# Algae eaters and live plants



## Guppies (Jan 23, 2013)

Ok so I don't have mone for a filter right now so i was wondering....

If i just got some algae eaters and a live plant or two would i be able to just have the tank like that until i have the money for a filter and heater?


----------



## Vayurules (Dec 7, 2012)

It would be better to buy a filter, but if you could get a healthy population if plants, that would work alongside a simple filter setup, but it takes a while to start a population. What size tank and what's your budget as of right now?

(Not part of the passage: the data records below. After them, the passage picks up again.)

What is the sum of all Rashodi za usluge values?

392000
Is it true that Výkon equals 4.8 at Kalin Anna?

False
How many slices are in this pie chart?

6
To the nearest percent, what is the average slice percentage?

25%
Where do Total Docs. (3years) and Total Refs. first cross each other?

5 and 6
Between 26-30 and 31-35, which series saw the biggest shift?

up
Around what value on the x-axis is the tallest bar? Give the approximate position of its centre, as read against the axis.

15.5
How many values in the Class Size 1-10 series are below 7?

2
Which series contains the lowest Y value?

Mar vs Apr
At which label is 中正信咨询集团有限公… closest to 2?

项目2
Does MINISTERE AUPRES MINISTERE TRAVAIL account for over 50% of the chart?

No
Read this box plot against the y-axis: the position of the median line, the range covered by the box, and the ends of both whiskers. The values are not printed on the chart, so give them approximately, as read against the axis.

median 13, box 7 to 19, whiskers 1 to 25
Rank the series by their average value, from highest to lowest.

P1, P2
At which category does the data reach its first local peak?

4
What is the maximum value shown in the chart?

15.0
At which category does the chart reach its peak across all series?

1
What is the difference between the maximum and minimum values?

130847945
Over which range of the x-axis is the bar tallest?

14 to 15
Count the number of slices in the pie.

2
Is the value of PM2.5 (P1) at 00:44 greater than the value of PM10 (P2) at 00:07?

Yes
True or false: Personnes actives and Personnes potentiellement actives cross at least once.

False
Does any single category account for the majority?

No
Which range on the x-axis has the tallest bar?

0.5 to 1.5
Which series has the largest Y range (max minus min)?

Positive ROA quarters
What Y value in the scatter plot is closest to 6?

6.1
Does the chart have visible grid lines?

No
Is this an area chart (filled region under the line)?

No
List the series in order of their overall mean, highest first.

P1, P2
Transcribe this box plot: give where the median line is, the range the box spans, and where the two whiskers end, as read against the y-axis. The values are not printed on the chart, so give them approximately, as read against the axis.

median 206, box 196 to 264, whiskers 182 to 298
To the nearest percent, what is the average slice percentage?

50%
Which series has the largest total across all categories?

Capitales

Sent from Petguide.com Free App


----------



## Guppies (Jan 23, 2013)

i'm pretty sure the tank is 30 gallon and i have 5- dollars at the moment and the tank only has gravel and water ( 1/2 full de-chlorinated) and 1 clam just no fish or plants yet.


----------



## lohachata (Jan 27, 2006)

something to think about with plants.....plants do produce oxygen ; but only when the lights are on.......when the lights are off they " use " oxygen...


----------



## graceful.04 (Oct 30, 2012)

I have no clue about filters but for most fish you really do need a heater


----------



## dereklawler (Mar 4, 2013)

The most effective way of using algae eaters to help you keep algae low in your tank is to add different types of algae eaters, because not all eat the same algae, nor from the same type of surface.


----------



## emc7 (Jul 23, 2005)

No filter, keep the fish load as low as possible, don't add algae-eaters. Algae poop is future ammonia just like fish-food-fed poop.


----------